═════ Records

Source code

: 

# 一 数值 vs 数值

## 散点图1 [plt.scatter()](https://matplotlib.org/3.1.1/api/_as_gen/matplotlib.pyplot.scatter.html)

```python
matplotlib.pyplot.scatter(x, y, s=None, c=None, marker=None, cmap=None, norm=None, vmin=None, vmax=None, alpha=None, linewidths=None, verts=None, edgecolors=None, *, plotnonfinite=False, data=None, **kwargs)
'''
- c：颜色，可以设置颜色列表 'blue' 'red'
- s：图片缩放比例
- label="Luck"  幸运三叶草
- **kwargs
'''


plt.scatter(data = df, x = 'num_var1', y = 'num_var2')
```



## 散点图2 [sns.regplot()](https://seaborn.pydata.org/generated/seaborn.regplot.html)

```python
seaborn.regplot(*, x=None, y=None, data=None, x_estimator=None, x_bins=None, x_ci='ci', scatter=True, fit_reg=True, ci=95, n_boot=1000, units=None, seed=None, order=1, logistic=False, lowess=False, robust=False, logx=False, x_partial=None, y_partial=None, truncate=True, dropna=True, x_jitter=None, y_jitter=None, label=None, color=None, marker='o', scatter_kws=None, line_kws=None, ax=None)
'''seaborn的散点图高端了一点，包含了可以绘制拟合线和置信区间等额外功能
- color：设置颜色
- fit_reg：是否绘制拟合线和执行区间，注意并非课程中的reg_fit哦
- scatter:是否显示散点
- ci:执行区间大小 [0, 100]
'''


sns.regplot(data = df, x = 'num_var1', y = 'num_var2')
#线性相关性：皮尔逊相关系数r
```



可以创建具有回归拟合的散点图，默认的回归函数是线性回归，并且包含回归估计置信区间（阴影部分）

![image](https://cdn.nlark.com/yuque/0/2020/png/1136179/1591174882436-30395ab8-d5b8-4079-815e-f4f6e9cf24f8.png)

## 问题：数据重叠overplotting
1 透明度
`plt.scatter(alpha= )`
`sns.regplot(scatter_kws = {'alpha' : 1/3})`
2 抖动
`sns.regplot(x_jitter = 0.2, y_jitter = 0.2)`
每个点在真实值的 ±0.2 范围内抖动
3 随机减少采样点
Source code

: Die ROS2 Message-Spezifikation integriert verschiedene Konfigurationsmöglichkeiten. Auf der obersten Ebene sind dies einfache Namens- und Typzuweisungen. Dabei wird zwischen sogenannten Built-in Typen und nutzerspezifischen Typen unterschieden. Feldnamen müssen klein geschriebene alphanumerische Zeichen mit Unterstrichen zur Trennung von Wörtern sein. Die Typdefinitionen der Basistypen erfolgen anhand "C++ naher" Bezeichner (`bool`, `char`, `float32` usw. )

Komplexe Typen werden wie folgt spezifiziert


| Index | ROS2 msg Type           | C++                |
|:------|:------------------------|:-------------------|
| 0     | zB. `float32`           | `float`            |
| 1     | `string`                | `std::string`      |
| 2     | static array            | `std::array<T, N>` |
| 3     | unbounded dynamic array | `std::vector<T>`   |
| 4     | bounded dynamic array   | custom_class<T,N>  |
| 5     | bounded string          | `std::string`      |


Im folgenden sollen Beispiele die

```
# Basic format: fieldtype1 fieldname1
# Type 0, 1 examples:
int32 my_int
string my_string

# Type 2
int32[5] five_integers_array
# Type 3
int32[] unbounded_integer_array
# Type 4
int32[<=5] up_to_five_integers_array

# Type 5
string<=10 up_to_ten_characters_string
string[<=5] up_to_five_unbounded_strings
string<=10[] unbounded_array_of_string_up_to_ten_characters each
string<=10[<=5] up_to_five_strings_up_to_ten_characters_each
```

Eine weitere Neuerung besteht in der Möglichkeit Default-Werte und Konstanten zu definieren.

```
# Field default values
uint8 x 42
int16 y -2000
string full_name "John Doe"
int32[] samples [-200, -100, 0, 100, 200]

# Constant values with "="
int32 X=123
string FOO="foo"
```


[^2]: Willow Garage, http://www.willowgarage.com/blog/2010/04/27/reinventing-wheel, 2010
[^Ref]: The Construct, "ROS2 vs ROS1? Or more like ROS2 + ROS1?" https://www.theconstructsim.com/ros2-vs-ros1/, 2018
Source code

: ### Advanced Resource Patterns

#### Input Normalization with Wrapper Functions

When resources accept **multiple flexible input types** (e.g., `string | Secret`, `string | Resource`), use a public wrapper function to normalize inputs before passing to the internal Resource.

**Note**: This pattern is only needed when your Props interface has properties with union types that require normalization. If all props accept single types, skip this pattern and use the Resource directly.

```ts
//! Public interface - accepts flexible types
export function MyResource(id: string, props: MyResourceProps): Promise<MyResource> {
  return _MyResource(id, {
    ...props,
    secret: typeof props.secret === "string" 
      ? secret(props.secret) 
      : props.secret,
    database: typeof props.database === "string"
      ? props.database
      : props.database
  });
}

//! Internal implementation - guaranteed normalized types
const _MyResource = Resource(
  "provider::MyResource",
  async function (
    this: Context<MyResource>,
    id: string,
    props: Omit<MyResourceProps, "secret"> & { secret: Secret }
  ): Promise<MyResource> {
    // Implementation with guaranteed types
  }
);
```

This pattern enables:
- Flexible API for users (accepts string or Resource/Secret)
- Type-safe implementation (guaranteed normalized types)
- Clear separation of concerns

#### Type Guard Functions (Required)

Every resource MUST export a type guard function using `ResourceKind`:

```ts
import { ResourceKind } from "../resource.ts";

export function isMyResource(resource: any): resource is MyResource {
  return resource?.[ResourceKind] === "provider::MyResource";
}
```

══════════

## [Work to complete]
Nothing but the lines with "html" should be returned, copied from the entries above.

## [Your solution]
## 散点图1 [plt.scatter()](https://matplotlib.org/3.1.1/api/_as_gen/matplotlib.pyplot.scatter.html)
## 散点图2 [sns.regplot()](https://seaborn.pydata.org/generated/seaborn.regplot.html)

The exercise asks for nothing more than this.